Discover Summer Fair
Tags: motivatePersonhours: 16
Task: Teach kids how to program and 3D-model at the Discover Summer Fair
This Saturday was the Discover Summer Fair organized by the Dallas City of Learning. This was our very first Mobile Tech Xperience (MXP) event to kick off the start of our outreach efforts for the Skystone season. For background, the MXP is a robotics classroom on wheels that our robotics team uses to take to underserved areas around the Dallas region to teach the students we meet there about STEM and robotics. The vehicle is an old 90's RV that our team renovated around 3 summers ago and since then, the vehicle has been maintained by Big Thought, an educational non-profit organization who operates a program called Dallas City of Learning - the vendor for several of our outreach events. During today's event, we had a large turnout of about 500 participants for both the 3D printing station and the sumo robots programming challenge. The purpose of this event was for our team to introduce robotics-based activities like programming FLL robots and 3D-modelling keychains to students in the greater Dallas area who would have otherwise had no access to such activities.

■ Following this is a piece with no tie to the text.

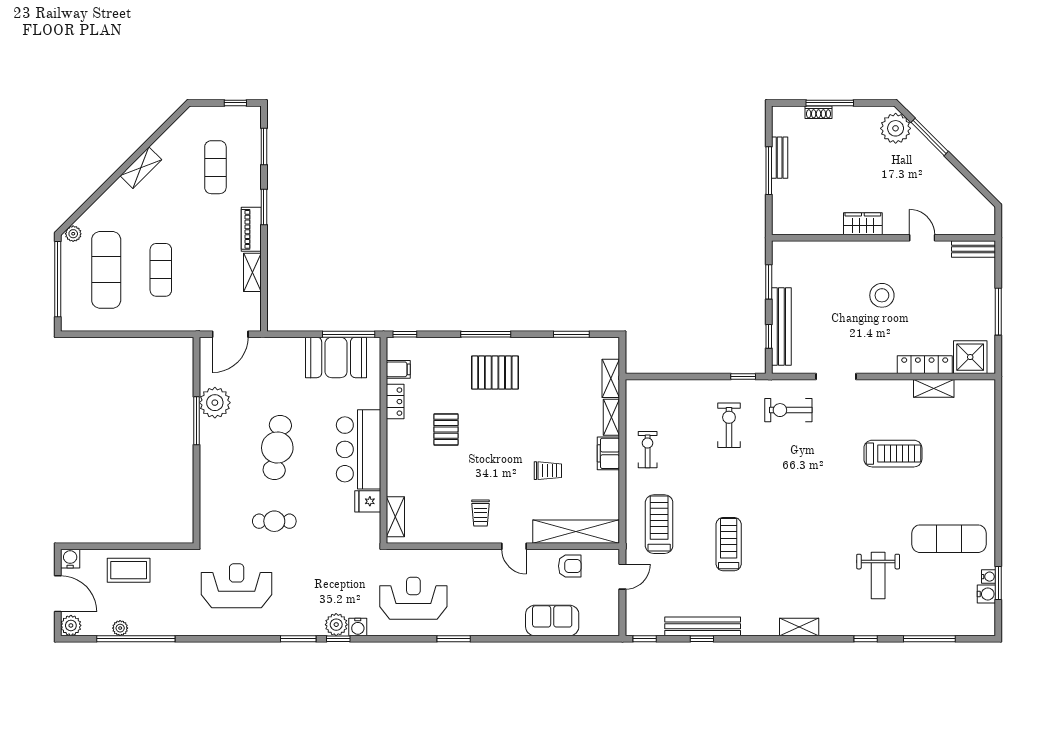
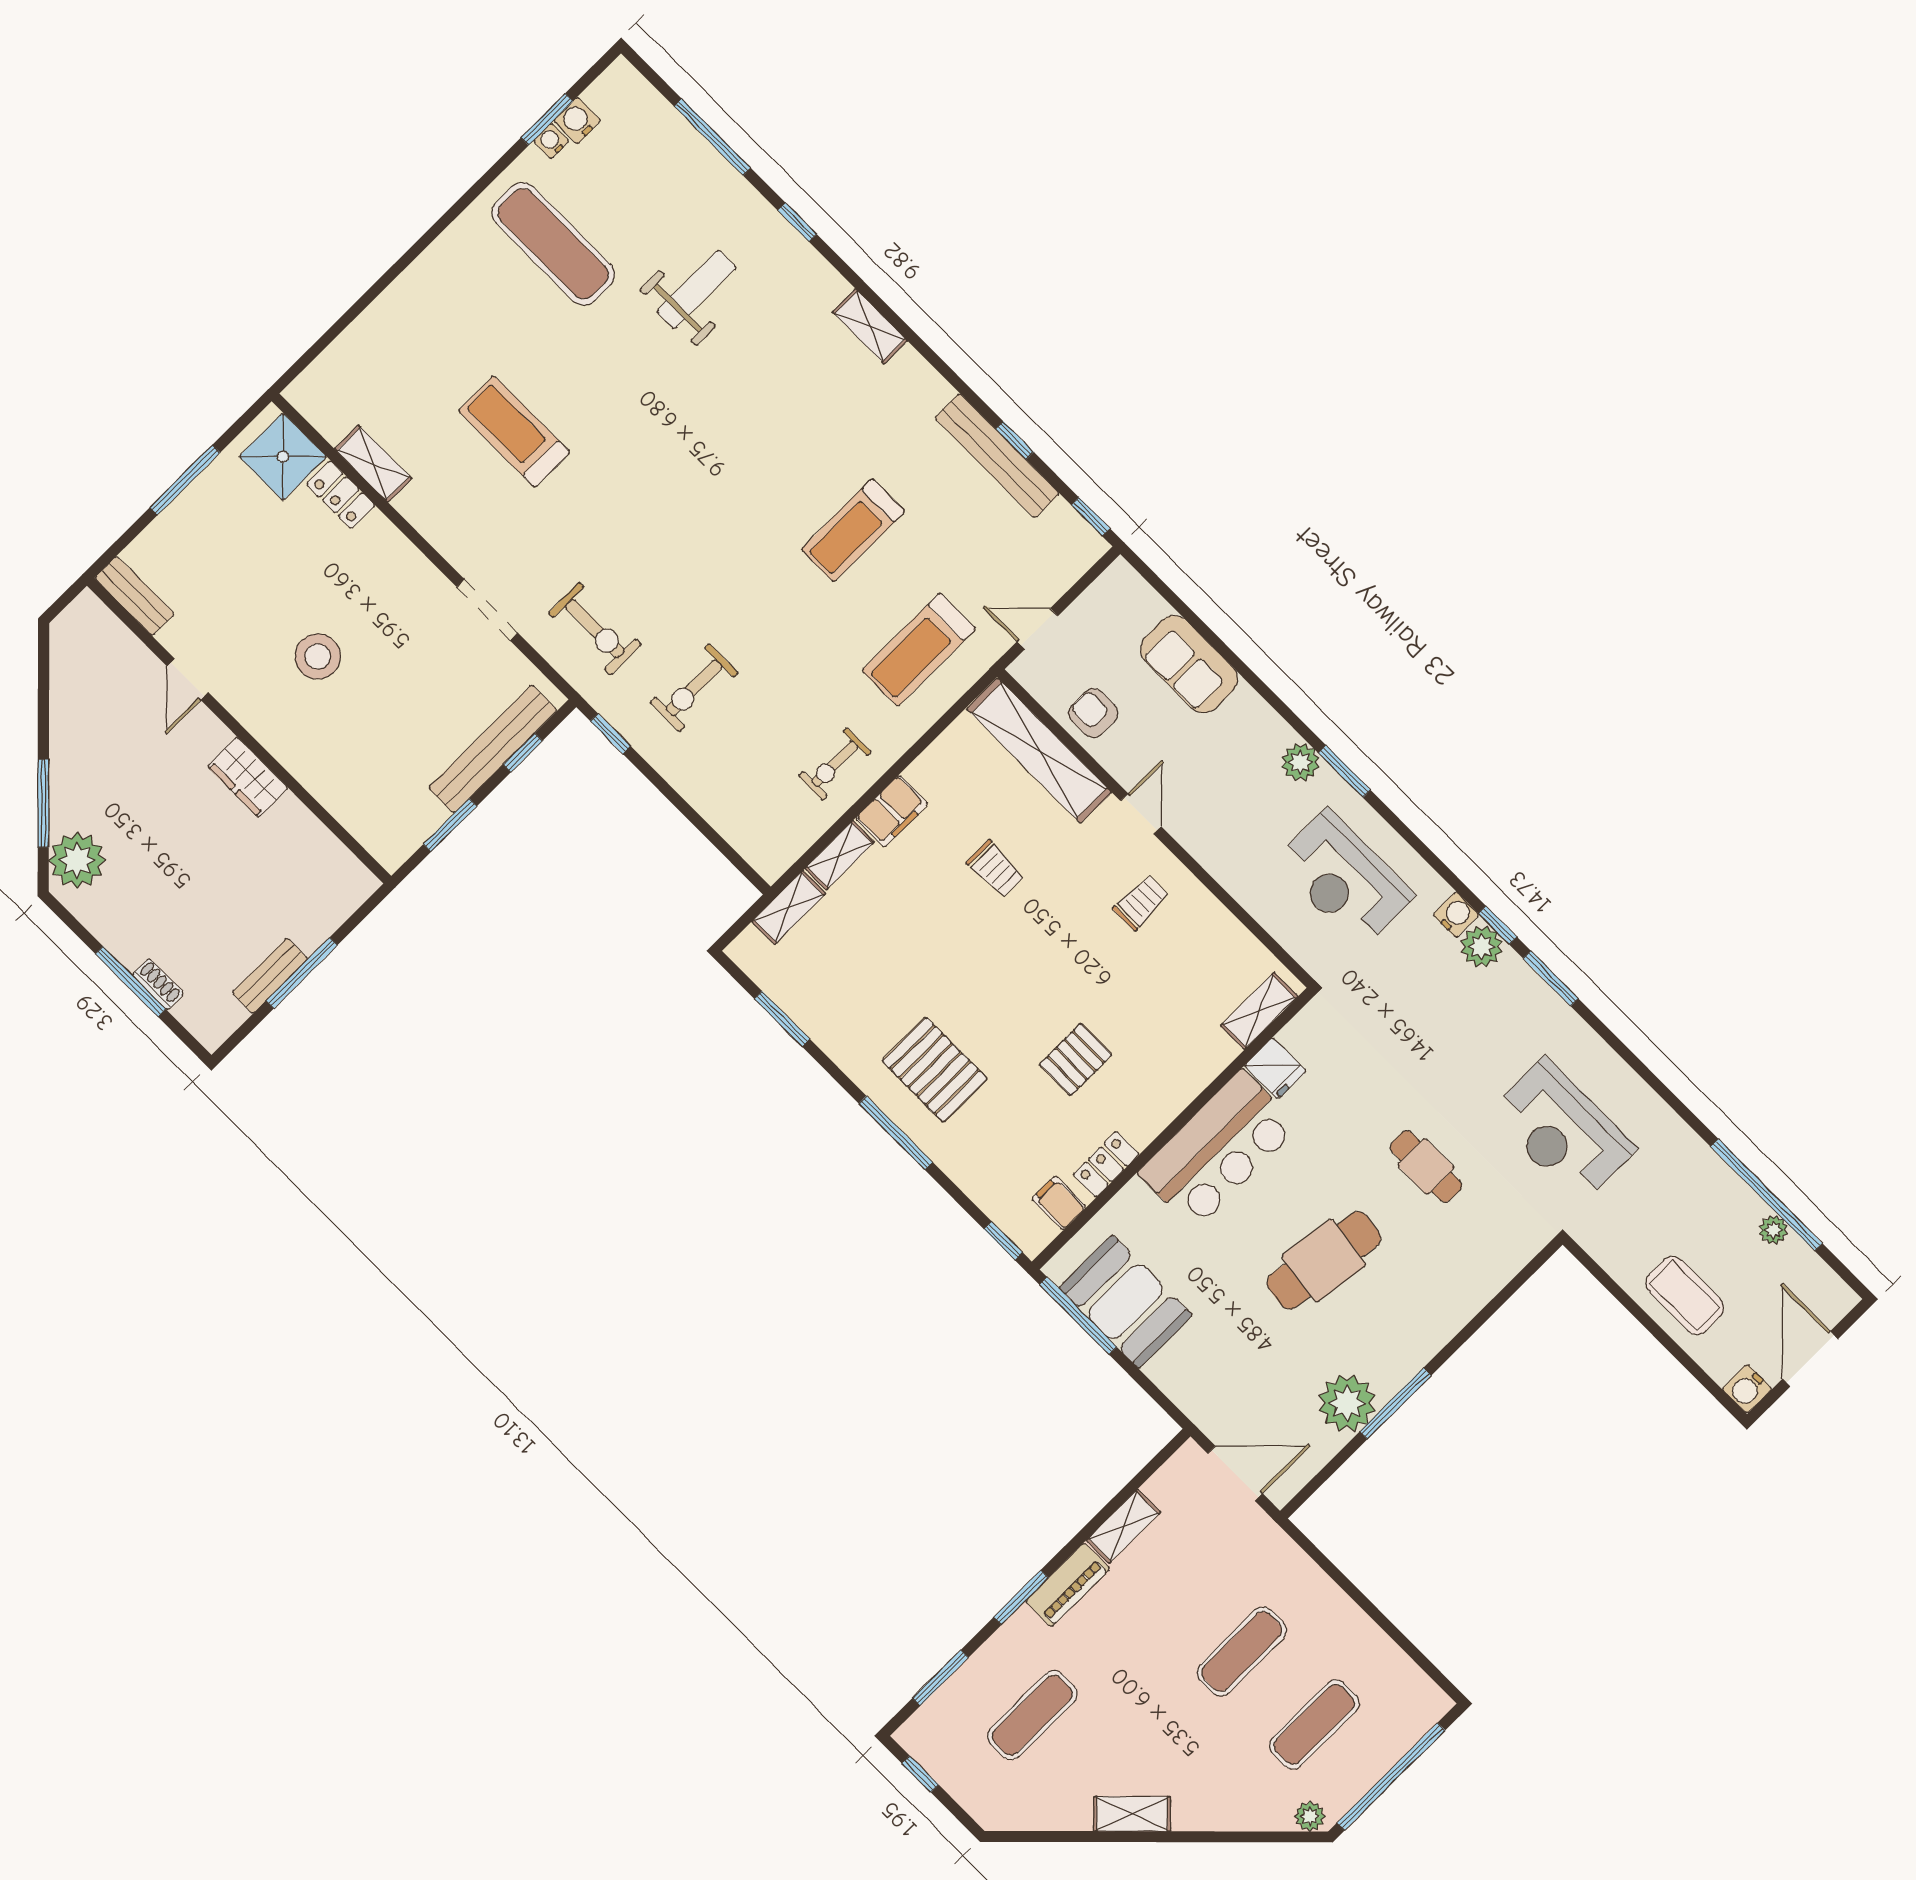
exercise mat: (106, 270) -> (1314, 1724), width x0.73, depth x0.69
locker: (925, 365) -> (341, 495), width x0.66
trolley: (548, 471) -> (995, 869), turned 180
plant: (71, 625) -> (1300, 762), moved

We started out by setting up the MXP and the EV3 LEGO Mindstorm robots. After ensuring that the MXP was stocked up with laptops and 3D printers, we set up sumo mats, laptops, and LEGO Mindstorms robots in tables outside the vehicle. We wanted to kick-off the first outreach event of the season by demoing our competition robot from the world championship, Icarus, so we had to make sure that Icarus was able to both balance and drive around.
Between the four of us, there were so many participants that we had made the decision to teach them as a group to maximize efficiency. Making every step of the teaching process - whether it's block-programming a robot or modelling a keychain - as interactive and engaging as possible allowed us to easily communicate with large groups of participants.
Next Steps
Our station could not have run as smoothly as it did without the help of Big Thought for helping us staff and maintain the MXP, and for allowing us to introduce FIRST to so many young participants by giving us a booth at the fair. 3D-modelling and programming are, at the end of day, two important concepts encompassed within FIRST. Watching students who had little to no experience with robotics marvel at their keychain designs and their robots coming to life allowed us to see firsthand the impact we were hoping to make with our MXP events - to teach kids of all ages and all backgrounds that robotics was for everyone.